## Exercise goal
Leaving out the pictures, copy each record below exactly.

START The data

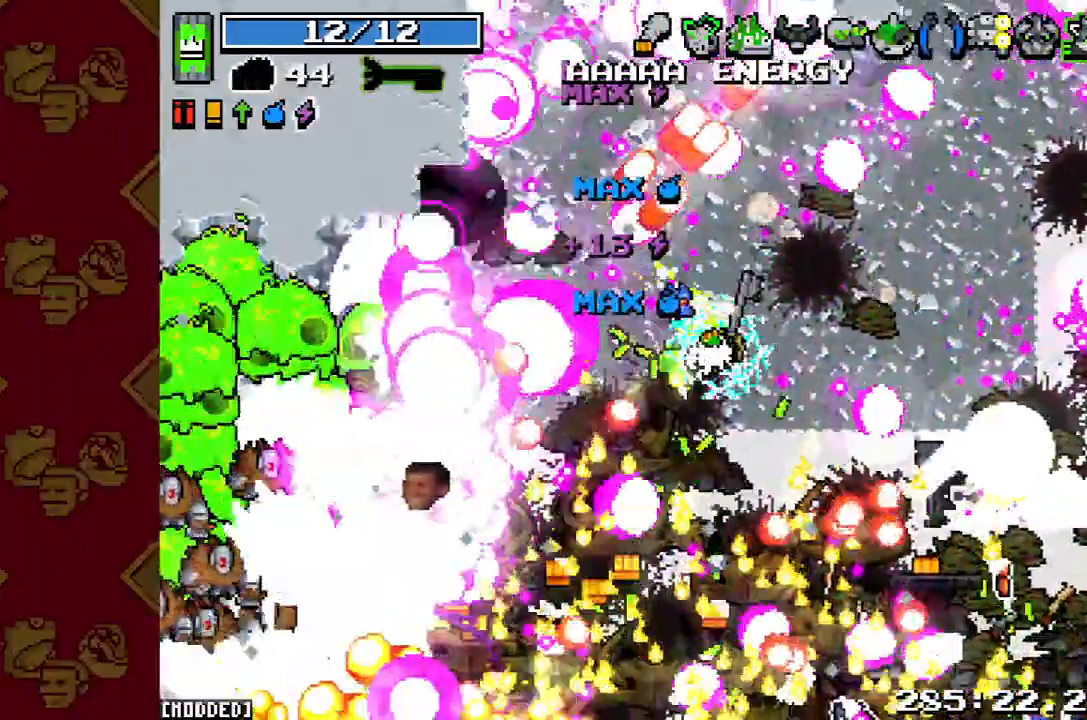
{"buttons": ["L1"], "left_stick": "down", "right_stick": "left", "button_events": [[67, "R2", "up"], [200, "R2", "down"], [300, "R2", "up"], [367, "L1", "down"]]}
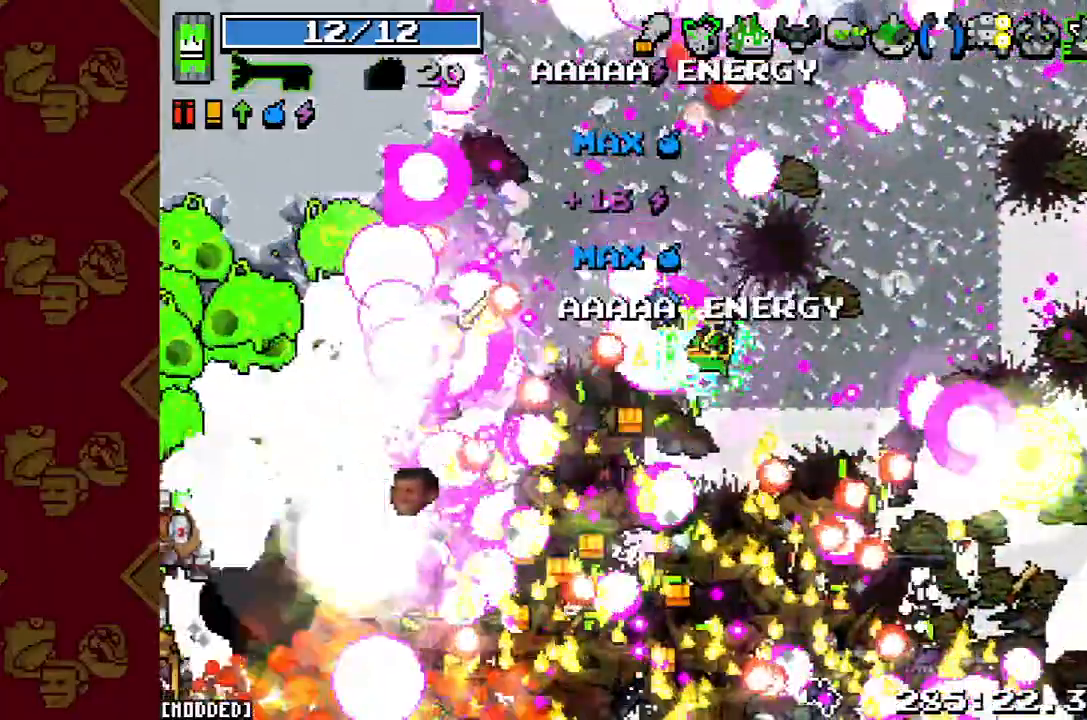
{"buttons": [], "left_stick": "down", "right_stick": "left", "button_events": [[33, "L1", "up"], [67, "R2", "down"], [167, "R2", "up"]]}
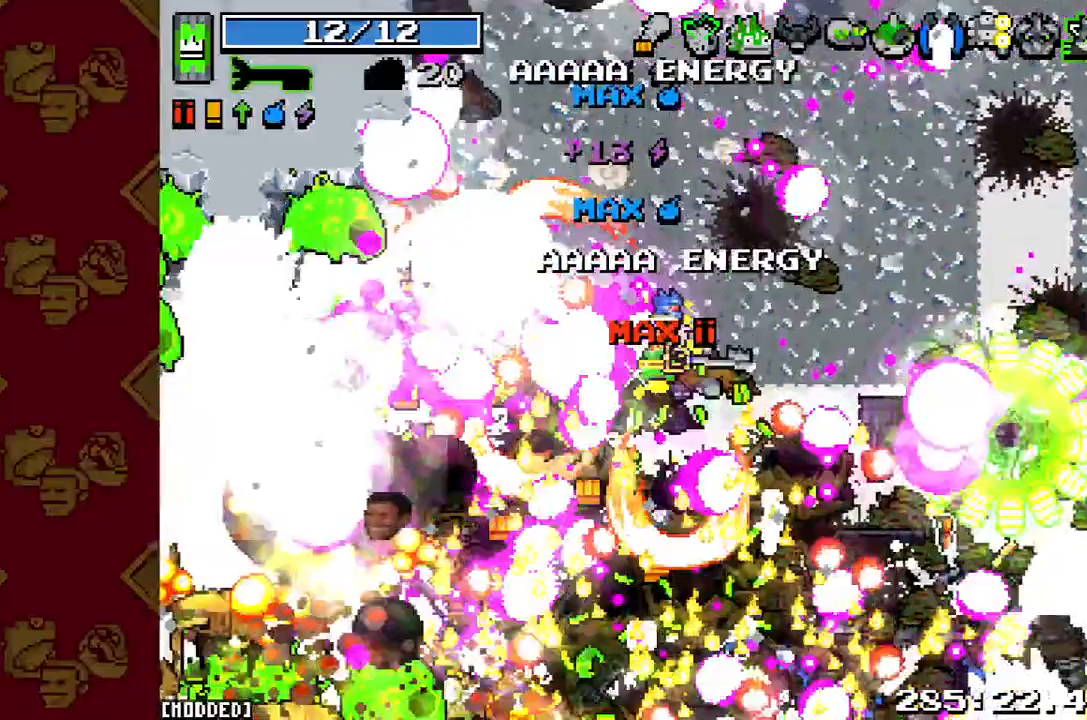
{"buttons": ["L1"], "left_stick": "left", "right_stick": "left", "button_events": [[33, "R2", "down"], [167, "R2", "up"], [333, "R2", "down"], [433, "L1", "down"], [433, "R2", "up"]]}
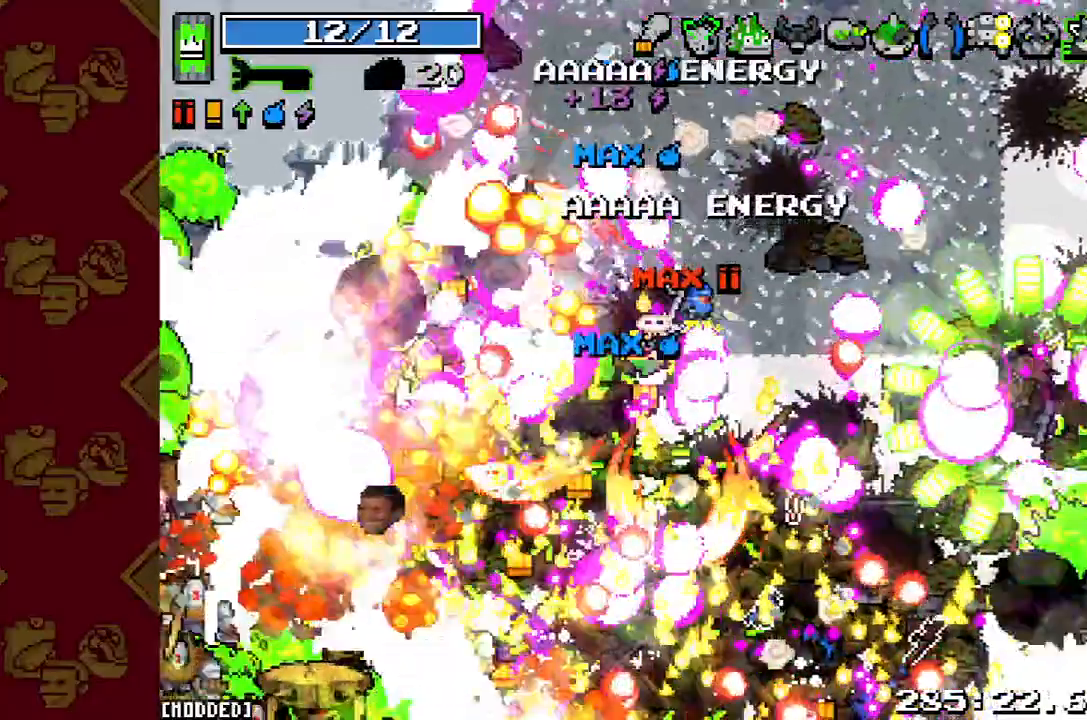
{"buttons": [], "left_stick": "up-left", "right_stick": "left", "button_events": [[133, "L1", "up"], [233, "R2", "down"], [400, "R2", "up"]]}
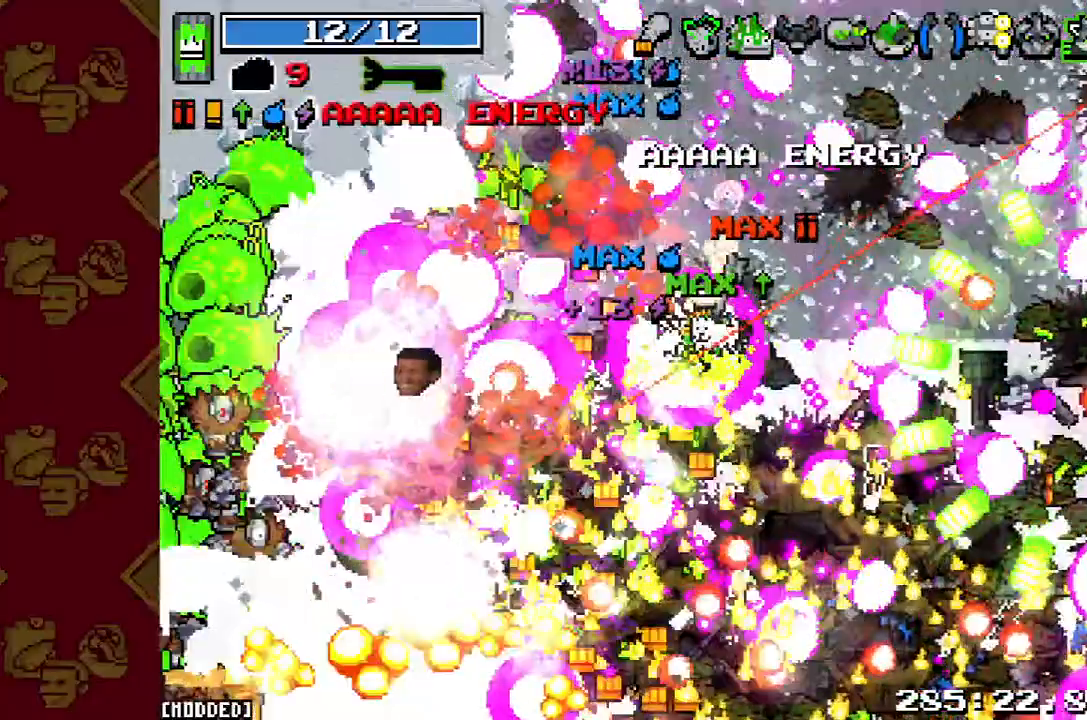
{"buttons": ["R2"], "left_stick": "up-left", "right_stick": "left", "button_events": [[33, "R2", "down"], [167, "R2", "up"], [300, "R2", "down"], [400, "R2", "up"], [500, "R2", "down"]]}
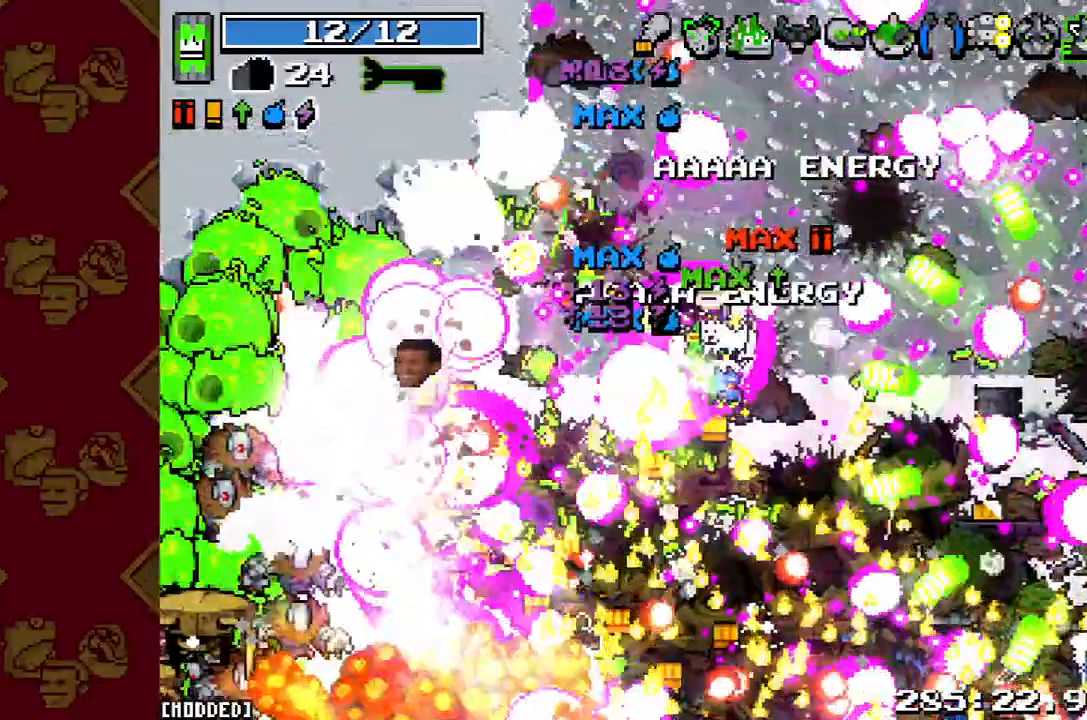
{"buttons": [], "left_stick": "up-left", "right_stick": "left", "button_events": [[133, "R2", "up"], [300, "R2", "down"], [467, "R2", "up"]]}
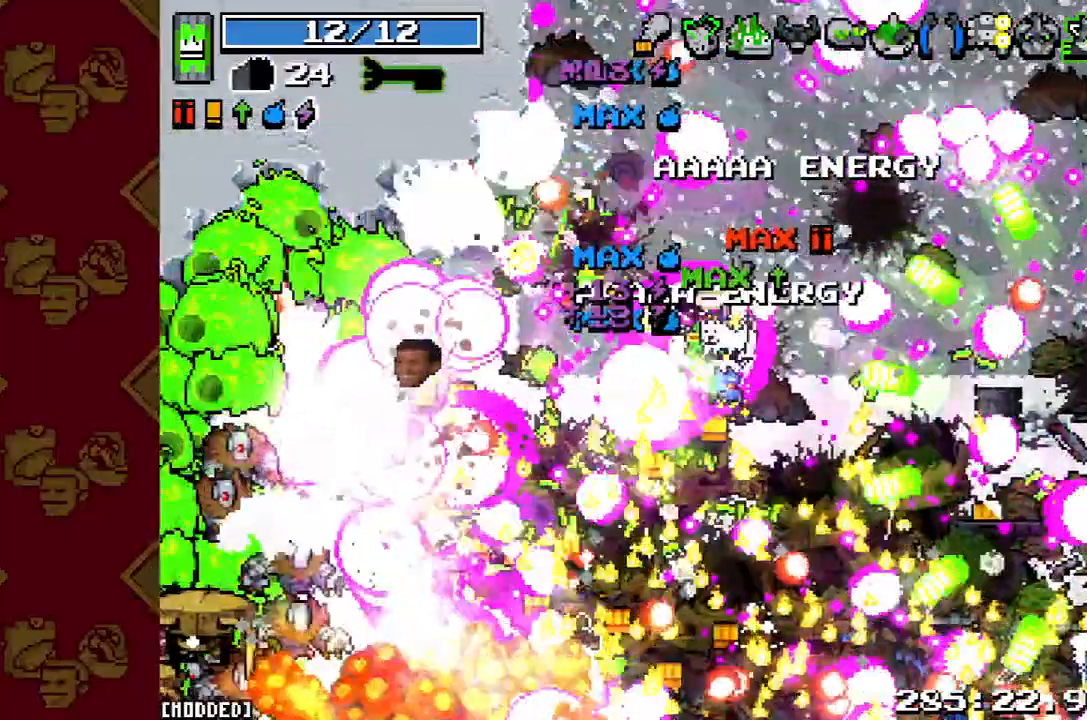
{"buttons": [], "left_stick": "up-right", "right_stick": "left", "button_events": [[133, "R2", "down"], [300, "R2", "up"]]}
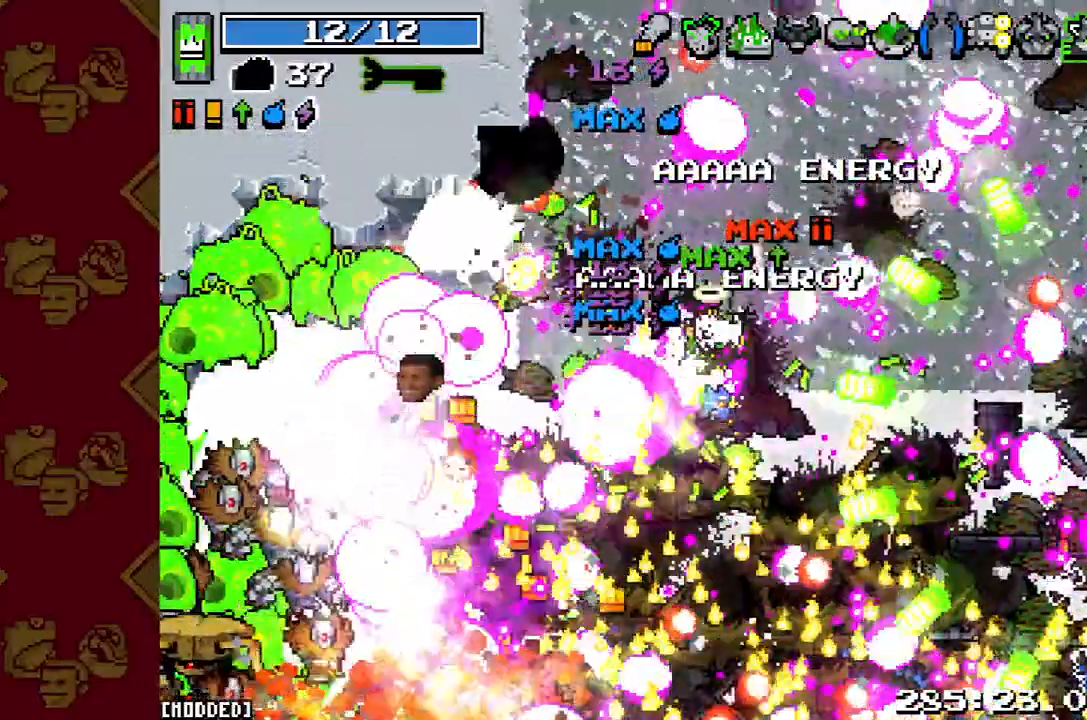
{"buttons": [], "left_stick": "up", "right_stick": "left", "button_events": [[267, "R2", "down"], [433, "R2", "up"]]}
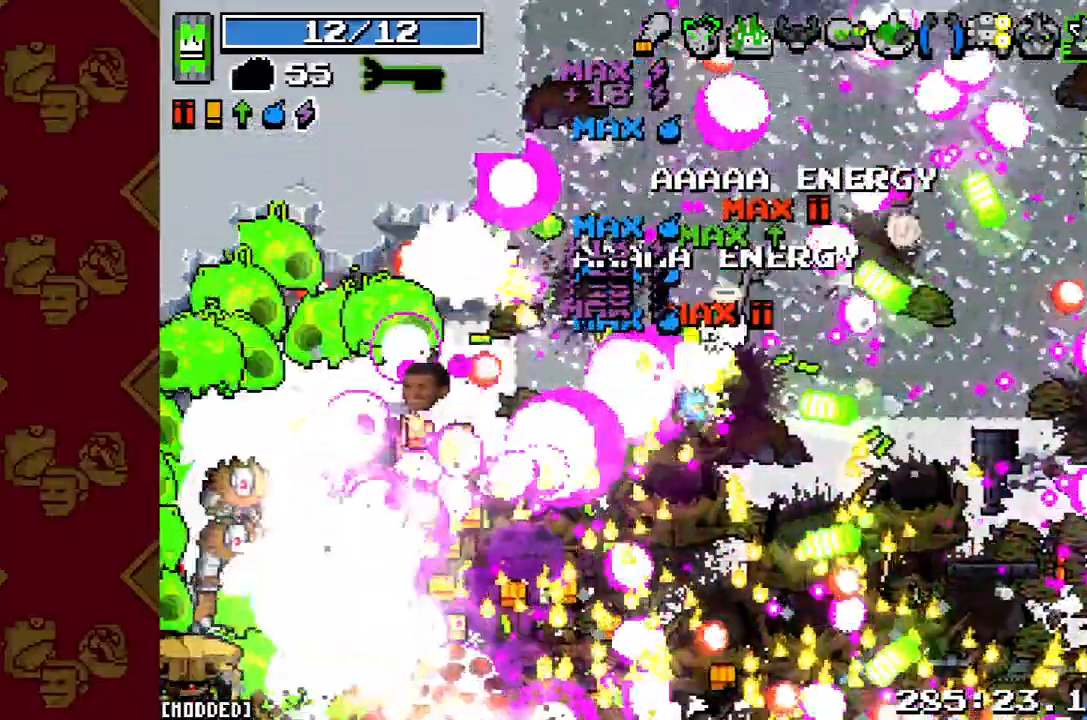
{"buttons": [], "left_stick": "up-left", "right_stick": "left", "button_events": [[33, "R2", "down"], [200, "R2", "up"], [333, "R2", "down"], [433, "R2", "up"]]}
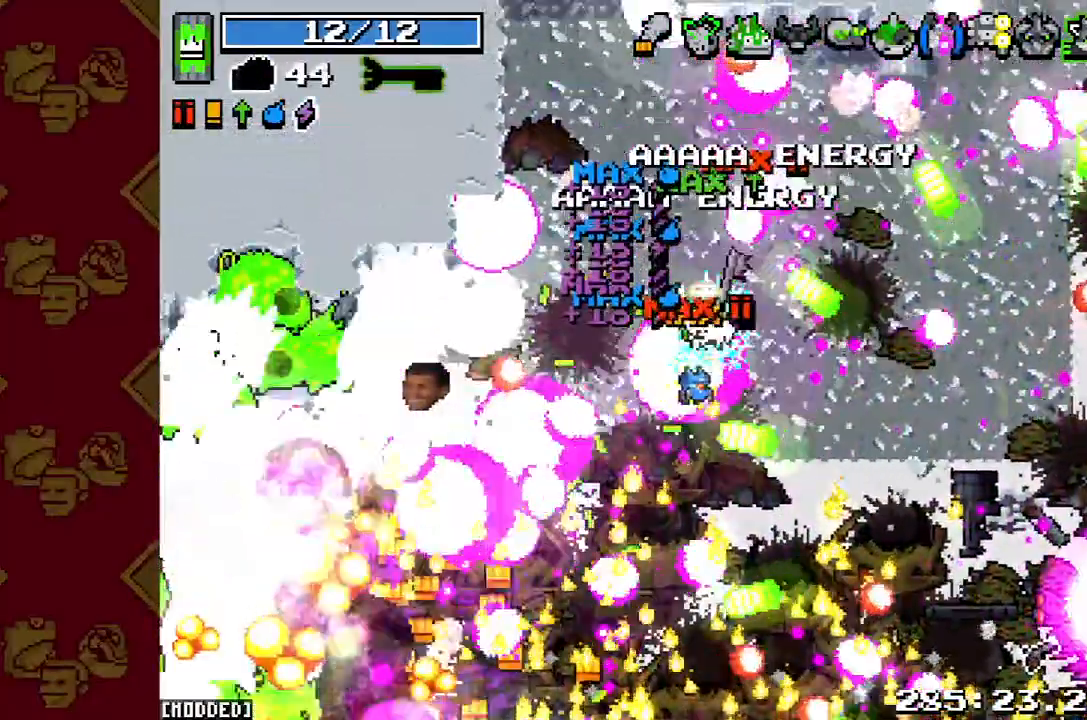
{"buttons": ["L1"], "left_stick": "up-left", "right_stick": "left", "button_events": [[100, "R2", "down"], [200, "R2", "up"], [333, "L1", "down"], [333, "R2", "down"], [467, "R2", "up"]]}
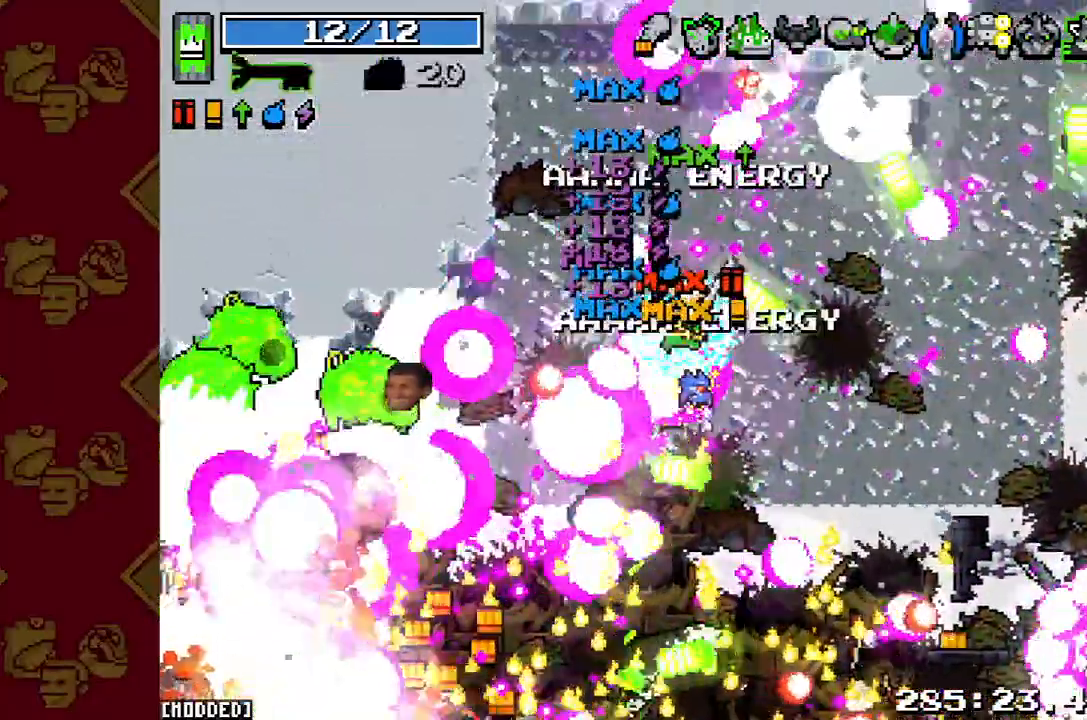
{"buttons": [], "left_stick": "left", "right_stick": "left", "button_events": [[33, "L1", "up"], [133, "R2", "down"], [267, "R2", "up"]]}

END The data

## Response to the exercise
{"buttons": ["L1"], "left_stick": "down", "right_stick": "left", "button_events": [[67, "R2", "up"], [200, "R2", "down"], [300, "R2", "up"], [367, "L1", "down"]]}
{"buttons": [], "left_stick": "down", "right_stick": "left", "button_events": [[33, "L1", "up"], [67, "R2", "down"], [167, "R2", "up"]]}
{"buttons": ["L1"], "left_stick": "left", "right_stick": "left", "button_events": [[33, "R2", "down"], [167, "R2", "up"], [333, "R2", "down"], [433, "L1", "down"], [433, "R2", "up"]]}
{"buttons": [], "left_stick": "up-left", "right_stick": "left", "button_events": [[133, "L1", "up"], [233, "R2", "down"], [400, "R2", "up"]]}
{"buttons": ["R2"], "left_stick": "up-left", "right_stick": "left", "button_events": [[33, "R2", "down"], [167, "R2", "up"], [300, "R2", "down"], [400, "R2", "up"], [500, "R2", "down"]]}
{"buttons": [], "left_stick": "up-left", "right_stick": "left", "button_events": [[133, "R2", "up"], [300, "R2", "down"], [467, "R2", "up"]]}
{"buttons": [], "left_stick": "up-right", "right_stick": "left", "button_events": [[133, "R2", "down"], [300, "R2", "up"]]}
{"buttons": [], "left_stick": "up", "right_stick": "left", "button_events": [[267, "R2", "down"], [433, "R2", "up"]]}
{"buttons": [], "left_stick": "up-left", "right_stick": "left", "button_events": [[33, "R2", "down"], [200, "R2", "up"], [333, "R2", "down"], [433, "R2", "up"]]}
{"buttons": ["L1"], "left_stick": "up-left", "right_stick": "left", "button_events": [[100, "R2", "down"], [200, "R2", "up"], [333, "L1", "down"], [333, "R2", "down"], [467, "R2", "up"]]}
{"buttons": [], "left_stick": "left", "right_stick": "left", "button_events": [[33, "L1", "up"], [133, "R2", "down"], [267, "R2", "up"]]}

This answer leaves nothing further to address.